Das Bundeskabinett billigte am 20. Dezember einen vom Wirtschaftsministerium vorgelegten Entwurf eines „Postrechtsmodernisierungsgesetzes“. Tim Laumann erklärt in seinem mehrteiligen Beitrag, was das neue Postgesetz bringt.
Der Referentenentwurf zum Gesetz „zur Modernisierung des Postrechts“, auch Postrechtsmodernisierungsgesetz (PostModG) genannt, beginnt mit einer Lüge. Denn darin wird behauptet, das geltende Postgesetz hätte die Briefmärkte für den Wettbewerb geöffnet und gleichzeitig die flächendeckende Versorgung sichergestellt. Wie diese „Sicherstellung“ der flächendeckenden Versorgung aussieht, belegen die 10.000 Beschwerden, die allein im Oktober 2022 bei der Bundesnetzagentur eingegangen sind.
Die Post ist Teil der Infrastruktur in Deutschland, die im Zuge der Privatisierungen seit den 1970er Jahren zerstört wurde – wie auch die Bahn und das Gesundheitswesen. In all diesen Bereichen zerfallen die grundlegenden staatlichen Dienstleistungen, während Milliarden Euro privatisiert werden. So erhielt Frank Appel in seiner Zeit als Vorstandsvorsitzender der Deutschen Post AG das 71-fache eines normalen Postarbeiters.
Zu Appels Leistungen gehört, dass unter ihm die Beschwerden bei der Bundesnetzagentur auf das fünffache stiegen: Von etwas weniger als 2.000 im Jahr 2011 auf etwas mehr als 10.000 im Jahr 2021.
Fassen wir also zusammen: Die Privatisierung, die nach den beiden Postreformen im Postgesetz 1998 ihren Abschluss fand, hat die Zustellqualität massiv verschlechtert, die Zusteller massiv unter Druck gesetzt und die Aktionäre und den Vorstand unglaublich reich gemacht. Es gab weder mehr Wettbewerb – die Post hat im Postmarkt kaum Anteile eingebüßt – noch eine flächendeckende Versorgung.
Begründet wird die Notwendigkeit einer Änderung des Postgesetzes mit dem „Wandel der Bedeutung des Briefs“, „veränderten Anforderungen an den postalischen Universaldienst“ unter dem Einfluss der „Digitalisierung“ und – weit weniger ominös – dessen Finanzierung. Hier wird uns das Märchen vom „Megatrend“ namens Digitalisierung erzählt. Diese mache die Welt neu, und deswegen ändere sich sehr viel.

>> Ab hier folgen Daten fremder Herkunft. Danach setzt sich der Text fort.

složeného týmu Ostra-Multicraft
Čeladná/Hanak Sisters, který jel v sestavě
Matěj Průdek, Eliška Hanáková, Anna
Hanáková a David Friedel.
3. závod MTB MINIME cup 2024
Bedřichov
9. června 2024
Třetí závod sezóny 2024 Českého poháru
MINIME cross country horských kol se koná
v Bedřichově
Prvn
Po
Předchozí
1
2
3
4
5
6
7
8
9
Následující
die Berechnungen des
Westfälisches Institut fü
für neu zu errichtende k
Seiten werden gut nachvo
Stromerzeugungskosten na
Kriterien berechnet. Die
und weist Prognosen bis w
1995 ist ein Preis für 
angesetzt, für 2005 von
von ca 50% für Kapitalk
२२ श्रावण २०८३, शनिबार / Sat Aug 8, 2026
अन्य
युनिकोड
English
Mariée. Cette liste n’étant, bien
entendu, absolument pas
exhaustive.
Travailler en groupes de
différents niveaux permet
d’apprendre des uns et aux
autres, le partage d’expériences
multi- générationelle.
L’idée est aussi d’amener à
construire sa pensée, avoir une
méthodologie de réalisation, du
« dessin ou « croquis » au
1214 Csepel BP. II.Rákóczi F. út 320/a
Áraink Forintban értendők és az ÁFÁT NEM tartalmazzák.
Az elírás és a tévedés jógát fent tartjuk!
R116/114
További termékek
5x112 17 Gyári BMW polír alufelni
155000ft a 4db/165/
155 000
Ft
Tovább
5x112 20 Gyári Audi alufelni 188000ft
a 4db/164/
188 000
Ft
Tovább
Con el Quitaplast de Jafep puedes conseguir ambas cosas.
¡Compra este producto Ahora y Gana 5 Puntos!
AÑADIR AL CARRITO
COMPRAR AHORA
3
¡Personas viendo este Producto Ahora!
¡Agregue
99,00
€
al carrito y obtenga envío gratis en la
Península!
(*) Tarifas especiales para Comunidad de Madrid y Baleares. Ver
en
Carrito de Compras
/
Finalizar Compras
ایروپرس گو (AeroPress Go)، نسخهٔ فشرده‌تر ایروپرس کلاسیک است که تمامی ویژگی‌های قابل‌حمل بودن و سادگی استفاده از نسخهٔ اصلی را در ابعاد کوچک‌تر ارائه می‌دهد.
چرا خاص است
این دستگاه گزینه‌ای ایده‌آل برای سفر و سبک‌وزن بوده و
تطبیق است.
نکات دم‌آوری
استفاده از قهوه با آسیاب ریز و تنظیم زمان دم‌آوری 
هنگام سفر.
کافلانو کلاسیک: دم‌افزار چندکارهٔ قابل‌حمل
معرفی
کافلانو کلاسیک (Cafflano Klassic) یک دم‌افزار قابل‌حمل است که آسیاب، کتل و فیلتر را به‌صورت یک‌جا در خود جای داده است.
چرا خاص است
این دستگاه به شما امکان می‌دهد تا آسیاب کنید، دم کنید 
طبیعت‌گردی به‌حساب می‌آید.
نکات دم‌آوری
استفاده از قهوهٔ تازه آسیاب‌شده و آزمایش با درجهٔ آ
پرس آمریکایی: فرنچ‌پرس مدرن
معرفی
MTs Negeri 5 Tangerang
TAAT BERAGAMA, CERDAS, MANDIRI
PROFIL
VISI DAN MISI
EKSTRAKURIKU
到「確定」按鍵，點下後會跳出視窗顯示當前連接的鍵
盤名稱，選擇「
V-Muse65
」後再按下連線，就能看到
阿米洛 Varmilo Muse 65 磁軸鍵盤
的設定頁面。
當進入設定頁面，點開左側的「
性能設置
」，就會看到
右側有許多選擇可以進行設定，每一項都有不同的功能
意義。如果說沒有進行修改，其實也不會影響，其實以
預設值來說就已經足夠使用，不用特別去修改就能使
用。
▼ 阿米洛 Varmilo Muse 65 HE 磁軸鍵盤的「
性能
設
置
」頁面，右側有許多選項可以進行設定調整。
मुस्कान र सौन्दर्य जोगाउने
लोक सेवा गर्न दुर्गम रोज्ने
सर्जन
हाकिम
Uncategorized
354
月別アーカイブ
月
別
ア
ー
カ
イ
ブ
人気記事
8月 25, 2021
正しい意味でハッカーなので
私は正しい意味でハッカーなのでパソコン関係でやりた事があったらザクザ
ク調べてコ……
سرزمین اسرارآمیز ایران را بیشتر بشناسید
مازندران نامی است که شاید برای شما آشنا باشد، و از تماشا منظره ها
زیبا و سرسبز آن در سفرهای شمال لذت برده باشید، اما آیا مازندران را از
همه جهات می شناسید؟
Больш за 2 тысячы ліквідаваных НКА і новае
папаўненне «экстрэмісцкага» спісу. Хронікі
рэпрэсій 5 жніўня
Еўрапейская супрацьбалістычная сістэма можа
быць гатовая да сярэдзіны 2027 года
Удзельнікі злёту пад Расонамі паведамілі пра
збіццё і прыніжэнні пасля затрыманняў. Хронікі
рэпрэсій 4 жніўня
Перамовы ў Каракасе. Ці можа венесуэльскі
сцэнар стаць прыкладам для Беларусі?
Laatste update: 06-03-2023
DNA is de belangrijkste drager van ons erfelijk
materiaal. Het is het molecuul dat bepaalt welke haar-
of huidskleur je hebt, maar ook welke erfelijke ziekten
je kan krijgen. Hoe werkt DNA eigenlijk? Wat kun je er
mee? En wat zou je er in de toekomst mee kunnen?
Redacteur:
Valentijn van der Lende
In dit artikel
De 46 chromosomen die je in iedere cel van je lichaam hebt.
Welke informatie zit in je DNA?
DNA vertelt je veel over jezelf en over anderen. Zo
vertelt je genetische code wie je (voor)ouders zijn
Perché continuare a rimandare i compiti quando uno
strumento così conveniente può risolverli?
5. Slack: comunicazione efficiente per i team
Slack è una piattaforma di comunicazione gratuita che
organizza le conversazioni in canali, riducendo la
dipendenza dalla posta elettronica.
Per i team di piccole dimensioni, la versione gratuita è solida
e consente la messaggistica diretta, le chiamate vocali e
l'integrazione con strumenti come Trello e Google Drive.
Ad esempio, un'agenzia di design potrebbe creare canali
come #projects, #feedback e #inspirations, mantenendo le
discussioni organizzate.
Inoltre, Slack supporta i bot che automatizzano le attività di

Digitalisierung ist ein Totschlagargument, gegen das der Gewerkschaftssekretär Peter Schadt unter anderem in den „Marxistischen Blättern“ (Heft 5/2021) angeschrieben hat. Denn die Digitalisierung ist kein Subjekt, sie ist eine Veränderung in Produktion und Konsumtion. Sie ist Technik, wird also von denen bewusst eingesetzt, die die Technik nutzen, um damit Profit zu machen.
Dass weniger Briefe versendet werden, hat für die Notwendigkeit einer neuen Gesetzgebung keine Bedeutung. Auch ist die Mär von den „zurückgehenden Briefmengen“ zu hinterfragen. Zwar sind nominell 14,12 Milliarden Briefe im Jahr 2022 weniger als die im Jahr 2016 versendeten 18,63 Milliarden; aber das Verhältnis verändert sich: 2022 wurden zum ersten Mal auch offiziell mehr Dialog-Sendungen (6,95 Milliarden) zugestellt als Brief-Kommunikation (6,26 Milliarden).
Dabei fallen aber immer häufiger kommende Sonderwerbesendungen für lokale Super- oder Baumärkte, aber auch Dauerwerbesendungen wie „Einkauf-Aktuell“ aus der Zählung heraus. Die vielen Beschwerden zeigen, dass die Postmenge ausreicht, um die dünngesparte Personaldecke der Post zum zerreißen zu spannen.
Der Kern ist auch hier: Die Post argwöhnt, dass sie nicht genug Profit macht. Sie will aber mehr Profit machen können, und deswegen will sie die Neuregelung des Postgesetzes. Bei schwankender, tendenziell sinkender Briefmenge kann man das durch die Verdichtung von Arbeit, die Personalkosten und die Verbindung von Post- und Paketzustellung erreichen.